As to para 278(vi) above regarding allegations of mistreatment by Iraqi who were forcibly returned to Iraq, while some concern was expressed regarding the length of detention in Iraq on return and the condition of the detention facilities, the Upper Tribunal did not consider that this demonstrated that enforced Iraqi returnees were likely to experience ill-treatment in the course of the returns process (para. 270).

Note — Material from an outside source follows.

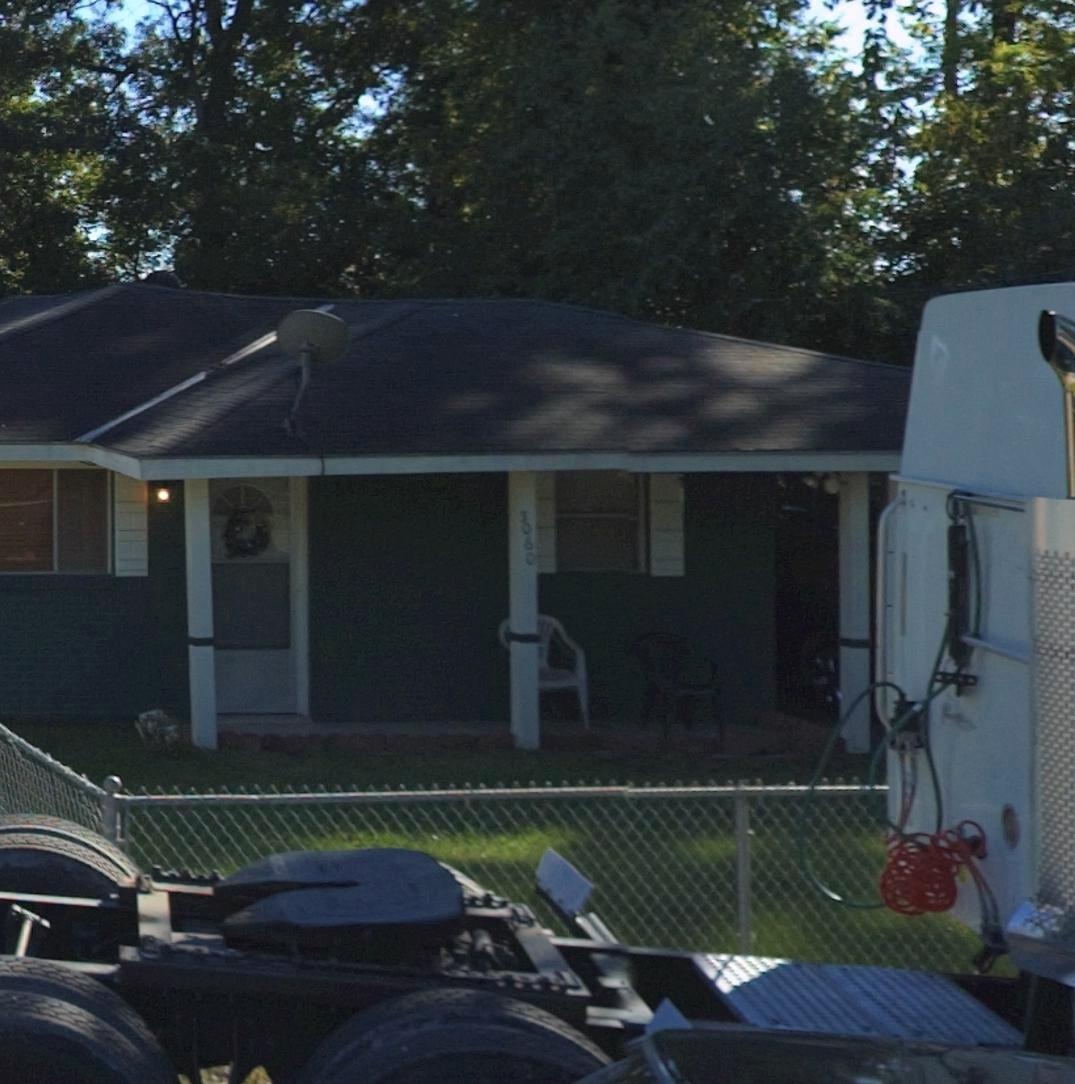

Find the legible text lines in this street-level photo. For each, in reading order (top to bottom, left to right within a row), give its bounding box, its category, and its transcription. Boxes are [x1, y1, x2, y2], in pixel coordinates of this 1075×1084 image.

[517, 507, 536, 566] StreetNumber: 5060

Case Management Guidelines for Country Guidance cases

The appeals almost did not take place. A few days before the hearing one of the legal parties sought to withdraw their appeal due to an unfavourable expert report, which meant that they could no longer claim public funds as the prospects of success were lower than 50%. Also, several of the appellants withdrew instructions. However, the Upper Tribunal strongly criticising the handling of the case by the appellants’ representatives, and stated that “the present appeals had long been designated to give guidance on circumstances where hundreds of case before the Tribunal and the higher courts have been stayed awaiting a judicial assessment of the risk in Iraq applying Article 15(c)”.

It was therefore in the public interest to proceed with the appeals, even though the appellants were not represented. The Upper Tribunal then provided a list of directions that should be used for the case management of country guidance cases in the future so as to prevent a repetition of the situation (see para. 52).